Opposition politicians, who will try to topple Chavez at an election next year, accuse the government of neglecting its constitutional duty to tell the people what is going on.
“After 21 days of Chavez’s absence the country is getting worse and the government remains abysmal,” former presidential candidate Manuel Rosales said in a statement.
“The nation needs a clear message that will end this national and international speculation, as well as the discomfort and suspicion caused by the mysterious silence.”
The saga has underlined the famously workaholic and baseball-loving 56-year-old’s total dominance of politics in the OPEC member, as well as the lack of any obvious successor.
A senior Venezuelan government source told Reuters that Cuban surgeons had operated on the president before peritonitis — a nonfatal inflammation of the lining of the abdomen — could develop, and that he was recuperating very well.
A US national security official said: “It’s a serious health problem, but he could very well recover from it.”
The South American country’s widely-traded sovereign debt rallied as some investors took the view that his ill health could mean lower policy and political risk premiums, and a better chance for the opposition next year.
“This is potentially the big trade for 2012. If you call this trade you make your P&L (profit and loss) for the year,” said Siobhan Morden, head of Latin America strategy at RBS.
But amid the contradictory reports and the allegations flying among Venezuela’s political players, some experts highlighted the lack of specific information.
“In terms of impact on Venezuelan debt, some see Chavez’s health and his ability to run for re-election as binary, while others are more cautious, uncertain of the implications of a potential power vacuum,” one Wall Street analyst told Reuters.
Investors will be focused on a deadline of sorts next week: Chavez is due to host the July 5-6 regional summit on the Caribbean island of Margarita that coincides with Venezuela’s 200th anniversary of independence from Spain.
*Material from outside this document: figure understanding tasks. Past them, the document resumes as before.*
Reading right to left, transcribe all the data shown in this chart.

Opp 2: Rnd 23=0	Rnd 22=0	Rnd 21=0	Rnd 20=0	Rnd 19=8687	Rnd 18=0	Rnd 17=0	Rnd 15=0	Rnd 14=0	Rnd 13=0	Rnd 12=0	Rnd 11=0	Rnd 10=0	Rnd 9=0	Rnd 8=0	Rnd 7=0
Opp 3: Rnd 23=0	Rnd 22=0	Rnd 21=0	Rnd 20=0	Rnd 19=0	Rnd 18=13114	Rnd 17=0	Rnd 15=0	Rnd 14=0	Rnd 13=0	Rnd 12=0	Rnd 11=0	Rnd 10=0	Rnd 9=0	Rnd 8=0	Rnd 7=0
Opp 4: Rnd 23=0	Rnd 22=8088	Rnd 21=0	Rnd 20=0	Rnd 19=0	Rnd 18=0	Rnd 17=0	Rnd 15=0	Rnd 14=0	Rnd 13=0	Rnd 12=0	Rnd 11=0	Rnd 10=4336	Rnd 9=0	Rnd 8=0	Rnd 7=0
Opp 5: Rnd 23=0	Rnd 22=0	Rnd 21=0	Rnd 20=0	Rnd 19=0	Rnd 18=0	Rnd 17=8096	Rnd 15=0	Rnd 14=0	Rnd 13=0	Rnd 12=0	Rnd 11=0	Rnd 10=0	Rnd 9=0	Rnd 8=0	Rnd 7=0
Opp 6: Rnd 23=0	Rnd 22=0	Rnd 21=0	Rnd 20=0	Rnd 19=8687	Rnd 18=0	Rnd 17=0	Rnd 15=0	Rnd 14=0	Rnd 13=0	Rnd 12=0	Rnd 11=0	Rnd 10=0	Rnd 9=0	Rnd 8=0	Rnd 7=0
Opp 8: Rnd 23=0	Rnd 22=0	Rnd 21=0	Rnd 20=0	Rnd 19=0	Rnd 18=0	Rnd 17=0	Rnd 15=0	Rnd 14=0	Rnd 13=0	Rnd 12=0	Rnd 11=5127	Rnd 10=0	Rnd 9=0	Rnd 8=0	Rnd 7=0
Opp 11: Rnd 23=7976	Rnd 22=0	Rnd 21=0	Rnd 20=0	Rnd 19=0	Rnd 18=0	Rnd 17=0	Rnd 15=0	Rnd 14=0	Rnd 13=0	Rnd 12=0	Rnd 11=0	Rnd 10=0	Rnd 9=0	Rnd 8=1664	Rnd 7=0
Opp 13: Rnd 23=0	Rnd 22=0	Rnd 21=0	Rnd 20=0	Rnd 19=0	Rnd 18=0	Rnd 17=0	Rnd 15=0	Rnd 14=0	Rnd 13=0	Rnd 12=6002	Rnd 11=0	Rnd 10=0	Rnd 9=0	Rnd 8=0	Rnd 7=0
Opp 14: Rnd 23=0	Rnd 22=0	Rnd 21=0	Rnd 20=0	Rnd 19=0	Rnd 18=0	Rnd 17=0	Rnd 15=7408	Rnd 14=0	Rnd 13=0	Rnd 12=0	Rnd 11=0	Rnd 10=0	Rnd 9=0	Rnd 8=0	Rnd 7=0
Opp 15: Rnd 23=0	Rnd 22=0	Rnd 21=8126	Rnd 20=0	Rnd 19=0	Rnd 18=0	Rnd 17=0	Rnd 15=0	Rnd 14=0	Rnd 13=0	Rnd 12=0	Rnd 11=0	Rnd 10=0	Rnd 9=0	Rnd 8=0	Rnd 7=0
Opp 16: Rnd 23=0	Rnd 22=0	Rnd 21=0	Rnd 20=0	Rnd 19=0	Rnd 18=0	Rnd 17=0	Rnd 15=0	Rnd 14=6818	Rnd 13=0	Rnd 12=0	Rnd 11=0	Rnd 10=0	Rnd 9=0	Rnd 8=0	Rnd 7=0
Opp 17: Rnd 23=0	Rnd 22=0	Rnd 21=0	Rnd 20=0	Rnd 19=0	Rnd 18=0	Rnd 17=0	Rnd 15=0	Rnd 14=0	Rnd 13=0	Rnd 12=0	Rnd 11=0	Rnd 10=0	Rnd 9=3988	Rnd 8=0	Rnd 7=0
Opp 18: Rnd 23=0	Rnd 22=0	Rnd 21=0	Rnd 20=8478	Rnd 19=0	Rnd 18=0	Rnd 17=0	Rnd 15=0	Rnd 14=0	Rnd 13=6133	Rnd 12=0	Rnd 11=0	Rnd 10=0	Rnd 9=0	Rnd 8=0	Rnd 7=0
And some see the silence surrounding his absence as a strategy to build up media attention ahead of that meeting. The only photos released of Chavez from Havana showed him sitting in a Venezuelan-flag tracksuit with his mentor Fidel Castro.
Russ Dallen, head trader at BBO Financial in Caracas, pointed out that both leaders were charismatic “showmen” who had disappeared in the past, waiting for supporters to clamour for their return before making an appearance.
“Did Chavez really have an operation? Probably. But wouldn’t his and Cuba’s government be trying to cover it up if there was something really to worry about — running previously unreleased tapes or soundtracks? Or more pictures,” he said.
The opposition front-runner to face Chavez at the polls next year told Reuters he also believed the mystery over the president’s health could be a ploy to maximize political gain from a triumphant return for the emotive July 5 anniversary.
“I picture him coming back saying the ‘gringo’ media had him dead and the Venezuelan opposition wished his death. It’s quite the reverse, and I say it as an aspirant to the post,” Henrique Capriles Radonski said in an interview.